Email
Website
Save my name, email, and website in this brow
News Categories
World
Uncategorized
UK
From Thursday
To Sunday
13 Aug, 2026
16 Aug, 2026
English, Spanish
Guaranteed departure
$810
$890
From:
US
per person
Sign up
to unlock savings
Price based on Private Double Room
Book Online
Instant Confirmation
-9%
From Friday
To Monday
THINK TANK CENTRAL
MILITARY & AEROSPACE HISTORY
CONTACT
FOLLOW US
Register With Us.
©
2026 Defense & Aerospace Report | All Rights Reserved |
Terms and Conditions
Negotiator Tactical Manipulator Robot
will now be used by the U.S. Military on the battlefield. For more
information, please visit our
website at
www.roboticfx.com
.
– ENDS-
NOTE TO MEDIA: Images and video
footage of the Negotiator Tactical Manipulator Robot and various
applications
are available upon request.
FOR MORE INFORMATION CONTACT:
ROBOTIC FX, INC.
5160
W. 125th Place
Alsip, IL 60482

........

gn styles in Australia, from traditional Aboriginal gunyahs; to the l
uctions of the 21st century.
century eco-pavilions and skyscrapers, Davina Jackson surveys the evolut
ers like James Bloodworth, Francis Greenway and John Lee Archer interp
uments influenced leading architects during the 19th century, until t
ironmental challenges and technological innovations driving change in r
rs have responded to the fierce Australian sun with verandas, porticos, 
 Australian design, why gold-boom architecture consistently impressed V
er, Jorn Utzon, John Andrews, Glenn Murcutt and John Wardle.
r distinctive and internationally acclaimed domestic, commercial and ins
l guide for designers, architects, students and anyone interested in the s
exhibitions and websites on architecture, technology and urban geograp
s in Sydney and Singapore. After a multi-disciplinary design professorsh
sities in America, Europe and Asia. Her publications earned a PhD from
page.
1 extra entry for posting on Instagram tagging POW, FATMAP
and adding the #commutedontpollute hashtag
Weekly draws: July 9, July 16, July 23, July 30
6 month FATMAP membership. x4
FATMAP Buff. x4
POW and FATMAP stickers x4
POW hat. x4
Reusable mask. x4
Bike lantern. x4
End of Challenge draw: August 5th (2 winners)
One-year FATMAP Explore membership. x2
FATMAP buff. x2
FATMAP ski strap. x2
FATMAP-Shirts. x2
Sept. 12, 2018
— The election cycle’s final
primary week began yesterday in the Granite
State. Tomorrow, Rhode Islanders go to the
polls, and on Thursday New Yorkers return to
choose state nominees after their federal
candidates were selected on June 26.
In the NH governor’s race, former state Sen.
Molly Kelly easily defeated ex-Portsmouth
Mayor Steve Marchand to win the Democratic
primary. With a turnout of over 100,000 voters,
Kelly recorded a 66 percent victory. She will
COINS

........

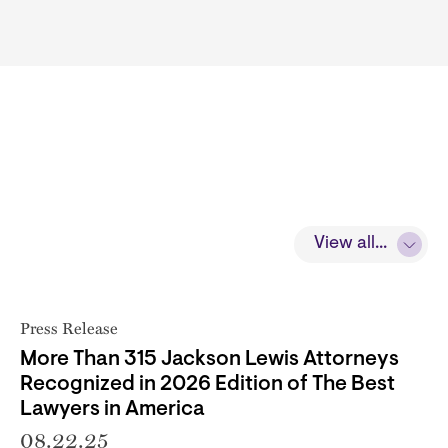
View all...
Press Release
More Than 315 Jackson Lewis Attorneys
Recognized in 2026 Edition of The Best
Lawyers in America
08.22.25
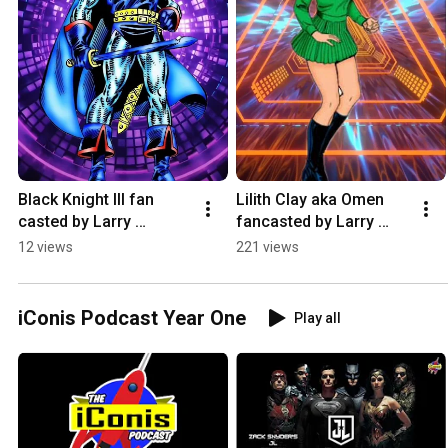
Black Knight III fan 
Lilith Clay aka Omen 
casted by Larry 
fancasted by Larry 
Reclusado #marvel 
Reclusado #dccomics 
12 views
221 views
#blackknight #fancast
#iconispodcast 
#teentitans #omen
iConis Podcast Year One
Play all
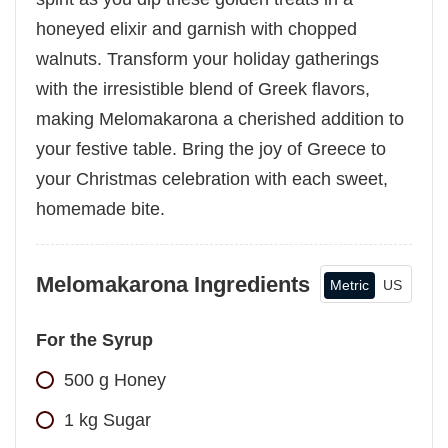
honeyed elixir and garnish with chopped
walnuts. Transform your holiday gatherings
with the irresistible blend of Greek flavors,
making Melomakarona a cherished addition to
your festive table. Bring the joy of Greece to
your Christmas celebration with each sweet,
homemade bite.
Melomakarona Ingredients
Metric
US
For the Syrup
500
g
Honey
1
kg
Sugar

........

* _WORK INSTRUCTIONS_
From the line holding "exhibitions and websites" to the line holding "Molly Kelly easily defeated ex-Portsmouth", inclusive, restate each line above exactly as written.

* _WRITTEN RESPONSE_
exhibitions and websites on architecture, technology and urban geograp
s in Sydney and Singapore. After a multi-disciplinary design professorsh
sities in America, Europe and Asia. Her publications earned a PhD from
page.
1 extra entry for posting on Instagram tagging POW, FATMAP
and adding the #commutedontpollute hashtag
Weekly draws: July 9, July 16, July 23, July 30
6 month FATMAP membership. x4
FATMAP Buff. x4
POW and FATMAP stickers x4
POW hat. x4
Reusable mask. x4
Bike lantern. x4
End of Challenge draw: August 5th (2 winners)
One-year FATMAP Explore membership. x2
FATMAP buff. x2
FATMAP ski strap. x2
FATMAP-Shirts. x2
Sept. 12, 2018
— The election cycle’s final
primary week began yesterday in the Granite
State. Tomorrow, Rhode Islanders go to the
polls, and on Thursday New Yorkers return to
choose state nominees after their federal
candidates were selected on June 26.
In the NH governor’s race, former state Sen.
Molly Kelly easily defeated ex-Portsmouth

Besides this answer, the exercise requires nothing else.